Ragam Tanggapan dari Produksi Film Pendek Siwali Parriq

Oleh: (Busran Riandhy/ Sutarmin : KPID Sulbar)

Polongaan, adalah sebuah perkampungan asri, indah dan sejuk. terletak sekitar 15 kilometer arah timur dari tugu Benteng Kayu Mangiwang,yang terletak di Kota Terpadu Mandiri (KTM) Tobadak, Kecamatan Tobadak, Kabupaten Mamuju Tengah, Provinsi Sulawesi Barat.

Polongaan, menurut Hamzah, Kepala Desa Polonggaan, Dalam “Buku Potret Pembinaan Kerukunan Umat Beragama Kementerian Agama Provinsi Sulawesi Barat,” 2020, menyebutkan Polongaan, berasal dari bahasa Topoyo, (sub, suku Mandar Mamuju) yang mendiami sebagian wilayah Mamuju Tengah.

Polongaan terdiri dari dua suku kata, Polo berarti tempat, dan Ngaan berarti Hadang.
Konon, pada zaman penjajahan Belanda, Daerah ini menjadi kawasan favorit pada pejuang dari “Bumi Lalla Tassisara” menghadang para musuh yang ingin menyerang para pejuang di Benteng Kayu Manggiwang.

Daerah ini, dulu masuk wilayah kecamatan Budong-Budong, Kabupaten Mamuju, Provinsi Sulawesi Selatan merupakan daerah penghasil Kakao dan Rotan, hasil bumi berkualitas eksport.

Pada Tahun 1989, Pemerintah Republik Indonesia melalui Departemen Transmigrasi menetapkan Kecamatan Budong-Budong menjadi salah satu yang wilayah potensial penempatan warga transmigrasi. Dan Tahun 1990, awal mulainya kedatangan warga transmigrasi daeri berbagai daerah ditanah air.

Polongaan, yang dikenal dengan UPT Tobadak III, memiliki luas wilayah kurang lebih 3.207,47 Hektar. Warga Masyarakat Polongaan, sebahagian besar berasal dari Bali, Tanah Toraja, Mamasa, Jawa, dan Nusa Tenggara Timur. Untuk mendatangkan warga transmigrasi tersebut dilakukan beberapa gelombang, pendaratan pertama mengunakan kapal laut dari Jawa dan berlabuh di Pelabuhan Pangajoang Budong-Budong, dan selanjutkan “berjalan kaki” selama dua hari menuju Tobadak III.

Kini daerah yang dulu hutan belantara itu, menjelma menjadi kawasan yang menopang perekonomian Mamuju Tengah khusus, dan Sulawesi Barat secara umum, dari tangan-tangan ulet, kuat dan rajin dari warganya. Keberhasilan ini juga tak terlepas dari sentuhan tangan dingin Bapak H. Aras Tammauni, (Uwe Aras) yang begitu peduli terhadap kehidupan masyarakatnya.
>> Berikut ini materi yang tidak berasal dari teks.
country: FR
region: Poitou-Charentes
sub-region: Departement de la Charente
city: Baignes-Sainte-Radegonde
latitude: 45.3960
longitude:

Kepedulian itu semakin meningkat baik pada saat menjabat sebagai kepala desa Tobadak, terlebih lagi saat ini menjabat Bupati Mamuju Tengah.
Berkebun kelapa sawit, adalah aktifitas utama para warga dalam meningkatkan tarap hidupnya. Aktifitas rutin ke kebun sawit, “para petani “ akan terlihat dipagi hari yang sibut menuju kebun masing-masing.
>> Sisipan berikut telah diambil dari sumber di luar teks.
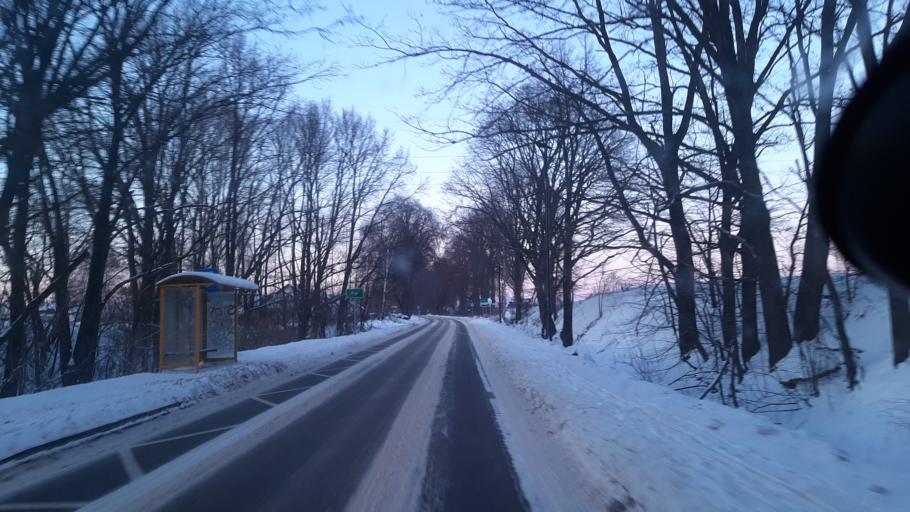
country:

Pemandangan itu juga terlihat, ketika tim pembuat film dari Kemenag Sulbar dan KPID Sulbar melakukan shoting film pendek “Siwali Parriq” di tugu Desa Sadar Kerukunan, Minggu, 13 Juni 2021 lalu.

Tatanan kehidupan masyarakat yang saling bekerja sama tanpa melihat perbedaan agama, ras dan golongan tidaklah menjadi pemisah. Penataan rumah warga cukup rapi, pemeluk agama saling bertetangga. Penempatan rumah ibadah masing-masing agama, terletak dalam satu kawasan yang luasnya kurang lebih 5 hektar dengan jarak masing-masing sekitar 40-50 meter yang dibatasi jalan lorong atau lokasi rumah ibadah, seperti Pura Sapta Kerti dan Gereja Toraja Mamasa yang dibatasi hanya jejeran pohon Jati dan pohon kelapa.
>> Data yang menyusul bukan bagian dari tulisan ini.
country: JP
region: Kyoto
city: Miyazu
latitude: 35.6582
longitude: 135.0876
Disebelah Barat, terdapat Gereja Toraja Mamasa. Di bagian Selatan, Pura Sapta Kerti, Di sebelah Timur, Masjid Istiqomah dan pada bagian Utara terdapat Gereja Katolik Paroki ST. Mikael Tobadak III.

Untuk faslitas umum yakni lapangan sepak bola, Lapangan bola volley, Kantor Desa Polongaan dan Sekolah Dasar Polongaan berada ditengah-tengah kawasan rumah ibadah tersebut.

Dari kondisi itu, pada tahun 2015, Kantor Wilayah Kementerian Agama Provinsi Sulawesi Barat menetapkan sebagai “Desa Sadar Kerukunan”, Desa Polongaan menjadi salah satu dari dua desa binaan Kanwil Kemenag Sulbar selama ini.

Tak berlebihan bila, Polongaan dilabeli dengan sebutan miniature Indonesia, sebab disana begitu banyak suku yang mendiaminya, penduduknya begitu majemuk dan heterogen, hal ini dikuatkan beragamnya budaya dan agama berbaur menjadi satu dalam wadah kerukunan umat beragama.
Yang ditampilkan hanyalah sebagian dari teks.